- [PROMPT]
Retype all the records below exactly as they are, with no image carried over.

- - -

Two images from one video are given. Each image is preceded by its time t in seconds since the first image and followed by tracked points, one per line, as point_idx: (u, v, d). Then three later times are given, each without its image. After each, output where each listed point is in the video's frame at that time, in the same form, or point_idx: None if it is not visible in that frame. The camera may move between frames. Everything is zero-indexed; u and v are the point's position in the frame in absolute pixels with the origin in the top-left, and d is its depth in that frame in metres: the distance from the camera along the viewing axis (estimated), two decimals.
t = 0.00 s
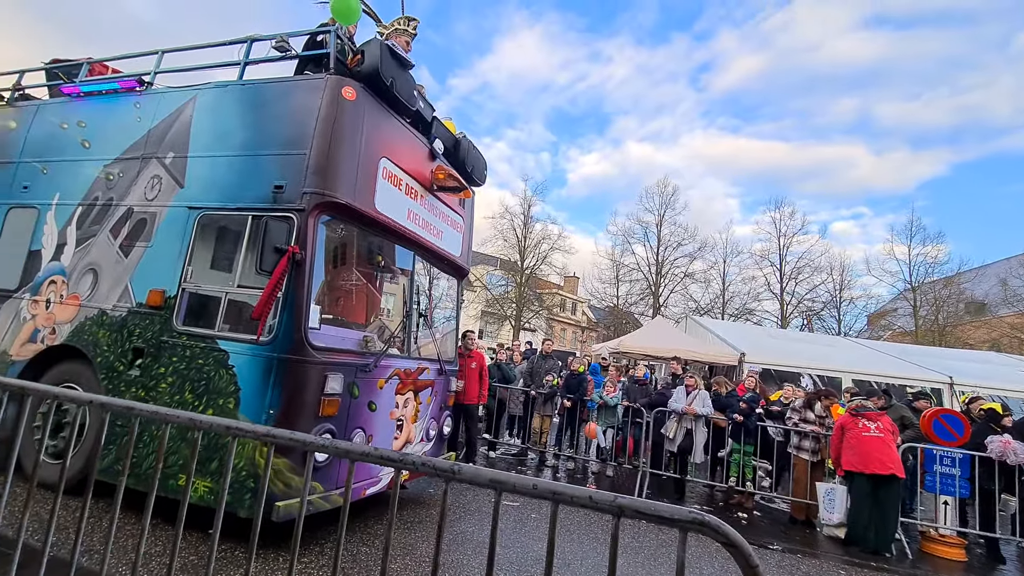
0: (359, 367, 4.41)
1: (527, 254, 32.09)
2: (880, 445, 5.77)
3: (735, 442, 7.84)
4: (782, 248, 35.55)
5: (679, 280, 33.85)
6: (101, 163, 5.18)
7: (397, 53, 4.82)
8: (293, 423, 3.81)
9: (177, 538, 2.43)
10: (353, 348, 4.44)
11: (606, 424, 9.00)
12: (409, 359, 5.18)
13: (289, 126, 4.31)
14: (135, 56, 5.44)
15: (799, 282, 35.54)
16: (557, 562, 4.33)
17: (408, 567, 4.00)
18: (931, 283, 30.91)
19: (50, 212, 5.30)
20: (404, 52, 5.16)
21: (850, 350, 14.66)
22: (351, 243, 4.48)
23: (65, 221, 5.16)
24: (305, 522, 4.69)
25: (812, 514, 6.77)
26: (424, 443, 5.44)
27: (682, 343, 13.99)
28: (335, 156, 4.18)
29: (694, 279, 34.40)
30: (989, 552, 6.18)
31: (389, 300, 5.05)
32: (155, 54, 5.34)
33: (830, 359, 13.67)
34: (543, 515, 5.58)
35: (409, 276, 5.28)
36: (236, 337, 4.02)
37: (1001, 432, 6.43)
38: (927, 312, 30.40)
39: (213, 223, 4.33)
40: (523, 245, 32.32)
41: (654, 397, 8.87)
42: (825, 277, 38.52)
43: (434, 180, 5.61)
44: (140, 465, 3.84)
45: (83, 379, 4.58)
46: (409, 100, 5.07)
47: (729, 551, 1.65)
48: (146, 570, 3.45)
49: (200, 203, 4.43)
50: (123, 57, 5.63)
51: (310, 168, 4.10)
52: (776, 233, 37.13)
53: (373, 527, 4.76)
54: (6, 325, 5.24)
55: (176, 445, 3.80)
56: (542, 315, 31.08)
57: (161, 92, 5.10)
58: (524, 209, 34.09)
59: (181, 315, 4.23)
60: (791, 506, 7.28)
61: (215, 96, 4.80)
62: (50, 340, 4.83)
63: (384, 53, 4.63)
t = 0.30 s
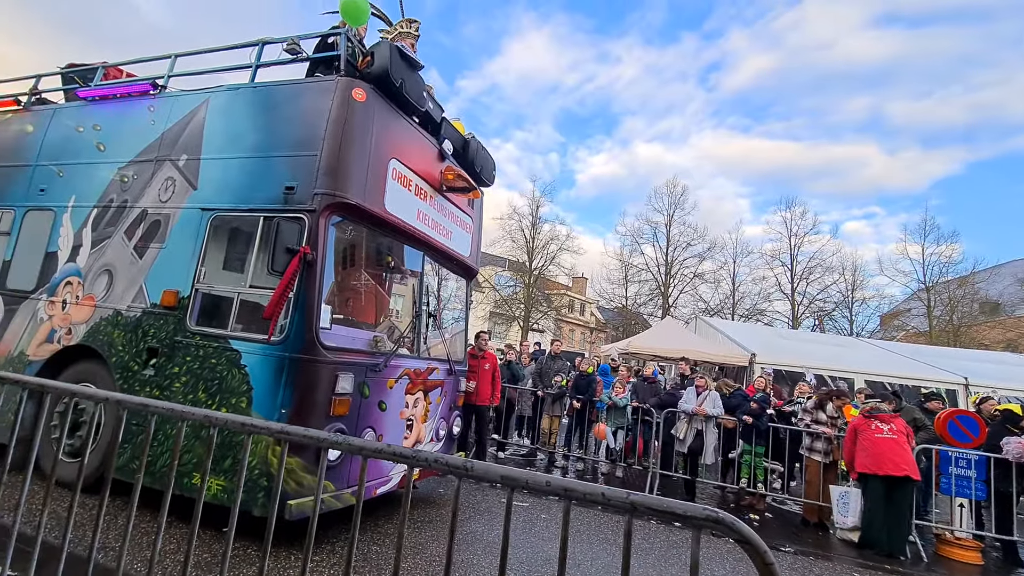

- - -

- [RESPONSE FOR THIS EXERCISE]
Two images from one video are given. Each image is preceded by its time t in seconds since the first image and followed by tracked points, one per line, as point_idx: (u, v, d). Then three later times are given, each without its image. After each, output where each listed point is in the video's frame at that time, in the same form, or point_idx: None if it is not visible in that frame. The camera may move between frames. Everything is zero-indexed; u and v are the point's position in the frame in absolute pixels with the origin in the top-left, and d is its depth in that frame in metres: the distance from the camera along the viewing axis (estimated), two decimals.
t = 0.00 s
0: (359, 367, 4.41)
1: (527, 254, 32.09)
2: (880, 445, 5.77)
3: (735, 442, 7.84)
4: (782, 248, 35.55)
5: (679, 280, 33.85)
6: (101, 163, 5.18)
7: (397, 53, 4.82)
8: (293, 423, 3.81)
9: (177, 538, 2.43)
10: (353, 348, 4.44)
11: (606, 424, 9.00)
12: (409, 359, 5.18)
13: (289, 126, 4.31)
14: (135, 56, 5.44)
15: (799, 282, 35.54)
16: (557, 562, 4.33)
17: (408, 567, 4.00)
18: (931, 283, 30.91)
19: (50, 212, 5.30)
20: (404, 52, 5.16)
21: (850, 350, 14.66)
22: (351, 243, 4.48)
23: (65, 221, 5.16)
24: (305, 522, 4.69)
25: (812, 514, 6.77)
26: (424, 443, 5.44)
27: (682, 343, 13.99)
28: (335, 156, 4.18)
29: (694, 279, 34.40)
30: (989, 552, 6.18)
31: (389, 300, 5.05)
32: (155, 54, 5.34)
33: (830, 359, 13.67)
34: (543, 515, 5.58)
35: (409, 276, 5.28)
36: (236, 337, 4.02)
37: (1001, 432, 6.43)
38: (927, 312, 30.40)
39: (213, 223, 4.33)
40: (523, 245, 32.32)
41: (654, 397, 8.87)
42: (825, 277, 38.52)
43: (434, 180, 5.61)
44: (140, 465, 3.84)
45: (83, 379, 4.58)
46: (409, 100, 5.07)
47: (729, 551, 1.65)
48: (146, 570, 3.45)
49: (200, 203, 4.43)
50: (123, 57, 5.63)
51: (310, 168, 4.10)
52: (776, 233, 37.13)
53: (373, 527, 4.76)
54: (6, 325, 5.24)
55: (176, 445, 3.80)
56: (542, 315, 31.08)
57: (161, 92, 5.10)
58: (524, 209, 34.09)
59: (181, 315, 4.23)
60: (791, 506, 7.28)
61: (215, 96, 4.80)
62: (50, 340, 4.83)
63: (384, 53, 4.63)
t = 0.30 s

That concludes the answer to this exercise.